Install¶
HarnessGym keeps its core dependency-free. Pick the install that matches what
you want to do.
| Command | What you get |
|---|---|
pip install harnessgym |
orchestrator, registry, qualification, activation, replay — stdlib only |
pip install -e ".[dev]" |
+ build, pytest, twine and the bundled examples (source checkout) |
pip install -e ".[docs]" |
+ mkdocs-material for building this site |
Base package¶
The core package has zero third-party runtime dependencies. Everything the orchestrator needs — the five-phase loop, the registry, fresh-workspace qualification, runner-native activation, MCP telemetry, and replay/compare — is pure Python stdlib. Requires Python 3.10+.
Source checkout (with tests and examples)¶
git clone https://github.com/patrick-toulme/harnessgym.git
cd harnessgym
python -m pip install -e ".[dev]"
python -m pytest
This is the install you want if you plan to run the bundled example tasks under
examples/, since most of them ship their own benchmark and verifier scripts.

- - - - -

**Study questions:**
1 > According to the installation page, which Python version does the core package require?
2 > Copy the passage of the installation page starting at "python -m pytest" and ending at "and verifier scripts.".

- - - - -

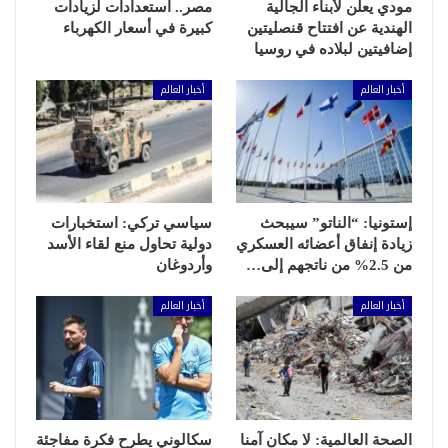
مودي يعلن لأبناء الجالية
مصر.. استعدادات لزيادات
الهندية عن افتتاح قنصليتين
كبيرة في أسعار الكهرباء
إضافيتين لبلاده في روسيا
أخبار العالم
أخبار العالم
إستونيا: “الناتو” سيبحث
سياسي تركي: استخبارات
زيادة إنفاق أعضائه العسكري
دولية تحاول منع لقاء الأسد
من 2.5% من ناتجهم إلى…
وأردوغان
أخبار العالم
أخبار العالم
الصحة العالمية: لا مكان آمنا
سكالوني يطرح فكرة مفاجئة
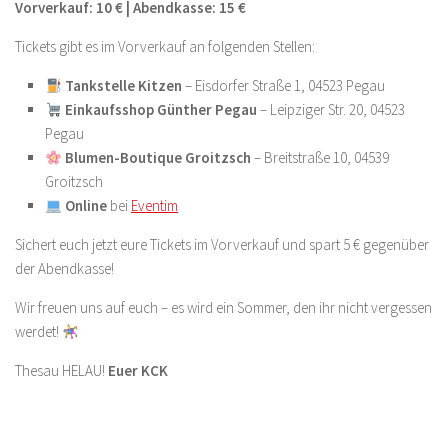
Vorverkauf: 10 € | Abendkasse: 15 €
Tickets gibt es im Vorverkauf an folgenden Stellen:
Tankstelle Kitzen
– Eisdorfer Straße 1, 04523 Pegau
Einkaufsshop Günther Pegau
– Leipziger Str. 20, 04523
Pegau
Blumen-Boutique Groitzsch
– Breitstraße 10, 04539
Groitzsch
Online
bei
Eventim
Sichert euch jetzt eure Tickets im Vorverkauf und spart 5 € gegenüber
der Abendkasse!
Wir freuen uns auf euch – es wird ein Sommer, den ihr nicht vergessen
werdet!
Thesau HELAU!
Euer KCK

- - - - -

**Answers given:**
1 > Python 3.10 or later.

2 >
python -m pytest
This is the install you want if you plan to run the bundled example tasks under
examples/, since most of them ship their own benchmark and verifier scripts.